- _Instructions_:
1 - Please reproduce the passage on Stebbing from "There is some" to "(Stebbing 1930a, 156)", inclusive.
2 - From the passage on Stebbing, list every kind of thing that, according to the passage, Stebbing explicitly treated as a logical construct that disappears upon analysis.
3 - Decide whether each statement agrees with the passage on Stebbing. Answer yes or no, and quote the words that settle it.
(a) The contemporary debate assumes that truth-making can form chains.
(b) Stebbing sometimes suggested treating macro-physical objects as logical constructs.
(c) Under the interpretation discussed, sentences and non-basic facts are both logical constructs.

- _Excerpted passage_:
....

There is some textual evidence in favour of this second reading of Stebbing. She wrote, for example,

We may perhaps say that “\(\mathrm{S}\)” in a given usage is an incomplete symbol when “\(\mathrm{S}\)” occurs in an expression expressing a proposition and “\(\mathrm{S}\)” is neither a name nor a descriptive phrase referring to a particular which is a constituent of the proposition through some property belonging to a particular. (Stebbing 1930a, 156)

Stebbing made explicit that, concerning discourse about linguistic types, propositions, sets or classes, numbers, and mathematical points and lines, she took the line that these are logical constructs that disappear upon analysis. At times, she also suggested taking this line concerning macro-physical objects:

It does not make sense to say that a logical construction can be substituted for a persistent substantival object, although it is sense to say that a table is not a persistent substantival object, and that every statement about this table can be finally translated into a set of sentences in which the word “table” does not occur. (Stebbing 1933d, 23)

Another advantage of the latter interpretation is that Stebbing’s theory, on this interpretation, bridges the gap between truth-making, which relates a sentence to a fact, and the kind of metaphysical explanation that relates facts to a further fact or facts and forms a chain-like structure. The contemporary debate assumes that truth-making cannot form chains because sentences or propositions, on the one hand, and facts, on the other, are not sufficiently alike in kind. But if the chain-like structure is a feature specifically of the relation of “being on a higher level of logical construction,” then since sentences (or propositions) and non-basic facts are both logical constructs, they are sufficiently alike to feature in the same role in the chain-like structure.

....

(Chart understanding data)
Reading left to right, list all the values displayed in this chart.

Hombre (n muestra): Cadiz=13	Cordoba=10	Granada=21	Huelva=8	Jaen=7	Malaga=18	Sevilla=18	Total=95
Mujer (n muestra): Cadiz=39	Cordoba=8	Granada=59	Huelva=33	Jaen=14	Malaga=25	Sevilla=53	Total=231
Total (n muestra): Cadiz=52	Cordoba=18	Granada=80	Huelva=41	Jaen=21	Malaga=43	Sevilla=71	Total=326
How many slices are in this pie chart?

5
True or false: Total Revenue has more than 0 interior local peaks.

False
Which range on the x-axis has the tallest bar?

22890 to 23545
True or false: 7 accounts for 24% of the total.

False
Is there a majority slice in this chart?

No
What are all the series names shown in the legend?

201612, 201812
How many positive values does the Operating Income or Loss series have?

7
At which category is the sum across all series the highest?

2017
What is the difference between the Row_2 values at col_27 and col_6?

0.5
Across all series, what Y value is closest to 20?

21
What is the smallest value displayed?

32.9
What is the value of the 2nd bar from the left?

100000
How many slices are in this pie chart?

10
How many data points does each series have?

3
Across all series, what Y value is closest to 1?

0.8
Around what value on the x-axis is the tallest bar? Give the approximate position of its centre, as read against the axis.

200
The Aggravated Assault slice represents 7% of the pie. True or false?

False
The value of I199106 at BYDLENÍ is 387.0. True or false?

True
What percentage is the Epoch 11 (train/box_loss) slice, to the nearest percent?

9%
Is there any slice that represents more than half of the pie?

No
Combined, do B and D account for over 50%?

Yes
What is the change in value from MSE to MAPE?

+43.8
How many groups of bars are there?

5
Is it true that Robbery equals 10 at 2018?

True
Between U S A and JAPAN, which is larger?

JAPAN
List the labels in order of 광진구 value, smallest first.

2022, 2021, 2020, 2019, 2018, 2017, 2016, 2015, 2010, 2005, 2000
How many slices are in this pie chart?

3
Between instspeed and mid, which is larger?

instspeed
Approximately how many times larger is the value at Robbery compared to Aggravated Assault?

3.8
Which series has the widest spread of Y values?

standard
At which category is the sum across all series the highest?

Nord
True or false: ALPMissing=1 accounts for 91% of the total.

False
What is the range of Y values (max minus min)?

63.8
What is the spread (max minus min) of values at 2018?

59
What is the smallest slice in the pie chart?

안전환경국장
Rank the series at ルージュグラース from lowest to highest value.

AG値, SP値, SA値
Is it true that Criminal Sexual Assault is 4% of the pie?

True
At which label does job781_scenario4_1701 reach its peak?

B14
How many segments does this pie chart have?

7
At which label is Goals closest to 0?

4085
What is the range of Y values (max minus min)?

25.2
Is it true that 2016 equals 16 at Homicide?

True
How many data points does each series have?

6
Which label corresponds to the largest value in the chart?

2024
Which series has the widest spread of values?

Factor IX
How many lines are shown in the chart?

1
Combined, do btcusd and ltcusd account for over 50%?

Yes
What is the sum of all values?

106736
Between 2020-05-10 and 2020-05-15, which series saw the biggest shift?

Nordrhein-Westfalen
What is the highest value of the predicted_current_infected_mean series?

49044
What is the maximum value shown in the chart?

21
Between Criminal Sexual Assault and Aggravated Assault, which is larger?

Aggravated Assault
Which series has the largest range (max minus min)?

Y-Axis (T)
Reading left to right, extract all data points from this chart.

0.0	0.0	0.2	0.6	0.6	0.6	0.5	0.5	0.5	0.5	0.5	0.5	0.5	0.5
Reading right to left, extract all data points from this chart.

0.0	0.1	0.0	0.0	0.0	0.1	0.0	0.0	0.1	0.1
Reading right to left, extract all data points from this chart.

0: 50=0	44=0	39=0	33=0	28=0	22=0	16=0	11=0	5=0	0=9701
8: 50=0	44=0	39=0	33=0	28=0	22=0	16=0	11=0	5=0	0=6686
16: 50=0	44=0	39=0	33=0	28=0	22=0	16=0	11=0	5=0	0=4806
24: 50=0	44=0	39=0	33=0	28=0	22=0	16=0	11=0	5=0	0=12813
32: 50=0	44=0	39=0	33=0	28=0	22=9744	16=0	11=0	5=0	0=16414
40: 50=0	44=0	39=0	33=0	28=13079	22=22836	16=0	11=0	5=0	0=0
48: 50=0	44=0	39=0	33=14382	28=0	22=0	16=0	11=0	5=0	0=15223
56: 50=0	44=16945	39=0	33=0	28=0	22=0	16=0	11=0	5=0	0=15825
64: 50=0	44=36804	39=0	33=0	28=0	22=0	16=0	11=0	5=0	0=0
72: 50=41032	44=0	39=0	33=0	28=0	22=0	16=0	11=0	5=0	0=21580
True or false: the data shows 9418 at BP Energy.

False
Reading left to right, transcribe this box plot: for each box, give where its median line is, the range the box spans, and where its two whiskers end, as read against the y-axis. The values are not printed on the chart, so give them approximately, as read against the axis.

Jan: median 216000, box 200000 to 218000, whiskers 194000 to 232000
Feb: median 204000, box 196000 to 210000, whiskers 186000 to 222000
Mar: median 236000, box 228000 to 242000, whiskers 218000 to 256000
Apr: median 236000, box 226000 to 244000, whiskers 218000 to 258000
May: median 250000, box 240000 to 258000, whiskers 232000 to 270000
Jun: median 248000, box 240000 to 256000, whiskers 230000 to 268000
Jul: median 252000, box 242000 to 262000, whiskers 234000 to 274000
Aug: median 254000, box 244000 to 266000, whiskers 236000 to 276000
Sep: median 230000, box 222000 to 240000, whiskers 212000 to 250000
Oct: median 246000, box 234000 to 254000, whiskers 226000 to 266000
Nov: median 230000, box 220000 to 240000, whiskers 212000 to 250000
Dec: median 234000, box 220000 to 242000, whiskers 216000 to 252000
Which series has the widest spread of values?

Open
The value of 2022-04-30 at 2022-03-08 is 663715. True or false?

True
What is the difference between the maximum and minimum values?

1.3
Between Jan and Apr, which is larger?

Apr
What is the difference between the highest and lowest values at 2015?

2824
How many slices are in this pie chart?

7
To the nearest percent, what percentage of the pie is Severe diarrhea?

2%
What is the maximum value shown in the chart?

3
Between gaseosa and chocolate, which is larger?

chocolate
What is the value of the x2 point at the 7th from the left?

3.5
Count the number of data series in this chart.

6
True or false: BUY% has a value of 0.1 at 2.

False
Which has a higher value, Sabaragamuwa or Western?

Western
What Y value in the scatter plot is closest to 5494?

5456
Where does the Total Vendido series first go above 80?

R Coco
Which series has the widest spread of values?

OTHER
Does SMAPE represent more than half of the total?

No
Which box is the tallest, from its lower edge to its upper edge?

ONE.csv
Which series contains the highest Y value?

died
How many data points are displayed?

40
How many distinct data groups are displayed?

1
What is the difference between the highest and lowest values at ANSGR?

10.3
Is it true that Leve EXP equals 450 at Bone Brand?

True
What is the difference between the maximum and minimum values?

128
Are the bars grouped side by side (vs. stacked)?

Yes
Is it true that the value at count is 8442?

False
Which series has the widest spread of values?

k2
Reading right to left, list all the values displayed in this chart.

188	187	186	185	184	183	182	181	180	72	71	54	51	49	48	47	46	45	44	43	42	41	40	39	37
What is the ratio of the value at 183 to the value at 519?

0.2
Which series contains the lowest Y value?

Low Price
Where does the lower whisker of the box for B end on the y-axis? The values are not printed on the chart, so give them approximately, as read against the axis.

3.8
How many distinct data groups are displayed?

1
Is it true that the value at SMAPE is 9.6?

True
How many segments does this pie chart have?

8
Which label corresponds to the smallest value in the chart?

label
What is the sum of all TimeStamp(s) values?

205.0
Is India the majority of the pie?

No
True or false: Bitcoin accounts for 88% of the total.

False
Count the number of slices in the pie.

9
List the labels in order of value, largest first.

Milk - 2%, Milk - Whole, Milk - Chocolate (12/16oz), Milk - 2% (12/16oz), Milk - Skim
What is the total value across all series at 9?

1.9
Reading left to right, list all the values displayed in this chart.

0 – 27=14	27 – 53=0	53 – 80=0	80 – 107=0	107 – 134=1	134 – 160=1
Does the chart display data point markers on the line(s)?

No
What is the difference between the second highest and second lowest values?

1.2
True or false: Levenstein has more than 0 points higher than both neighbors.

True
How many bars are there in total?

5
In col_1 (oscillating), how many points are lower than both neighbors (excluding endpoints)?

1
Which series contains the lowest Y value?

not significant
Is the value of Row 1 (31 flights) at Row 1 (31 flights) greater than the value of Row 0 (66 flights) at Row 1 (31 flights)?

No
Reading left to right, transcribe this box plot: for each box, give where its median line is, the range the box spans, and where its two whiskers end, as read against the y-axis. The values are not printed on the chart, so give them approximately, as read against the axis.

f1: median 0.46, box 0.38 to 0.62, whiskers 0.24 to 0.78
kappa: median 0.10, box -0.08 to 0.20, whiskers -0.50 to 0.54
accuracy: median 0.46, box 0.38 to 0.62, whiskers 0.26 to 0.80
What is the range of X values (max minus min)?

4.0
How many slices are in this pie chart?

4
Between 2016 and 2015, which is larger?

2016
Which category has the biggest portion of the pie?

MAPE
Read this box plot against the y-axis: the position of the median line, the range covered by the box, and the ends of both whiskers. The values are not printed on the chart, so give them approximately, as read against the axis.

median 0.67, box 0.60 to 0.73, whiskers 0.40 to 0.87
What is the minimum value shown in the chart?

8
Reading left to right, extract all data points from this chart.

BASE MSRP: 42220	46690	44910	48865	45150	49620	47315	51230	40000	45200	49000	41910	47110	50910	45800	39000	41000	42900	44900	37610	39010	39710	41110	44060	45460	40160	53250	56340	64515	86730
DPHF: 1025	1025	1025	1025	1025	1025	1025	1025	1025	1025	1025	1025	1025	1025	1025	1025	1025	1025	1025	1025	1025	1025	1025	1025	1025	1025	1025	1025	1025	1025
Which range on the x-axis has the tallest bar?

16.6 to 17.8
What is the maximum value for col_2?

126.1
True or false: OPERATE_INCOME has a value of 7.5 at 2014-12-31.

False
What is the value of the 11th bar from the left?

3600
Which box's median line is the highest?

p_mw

....

- _Solutions per task_:
1 -
There is some textual evidence in favour of this second reading of Stebbing. She wrote, for example,

We may perhaps say that “\(\mathrm{S}\)” in a given usage is an incomplete symbol when “\(\mathrm{S}\)” occurs in an expression expressing a proposition and “\(\mathrm{S}\)” is neither a name nor a descriptive phrase referring to a particular which is a constituent of the proposition through some property belonging to a particular. (Stebbing 1930a, 156)

2 -
- linguistic types
- propositions
- sets or classes
- numbers
- mathematical points and lines

3 -
(a) No: "The contemporary debate assumes that truth-making cannot form chains"
(b) Yes: "At times, she also suggested taking this line concerning macro-physical objects"
(c) Yes: "since sentences (or propositions) and non-basic facts are both logical constructs"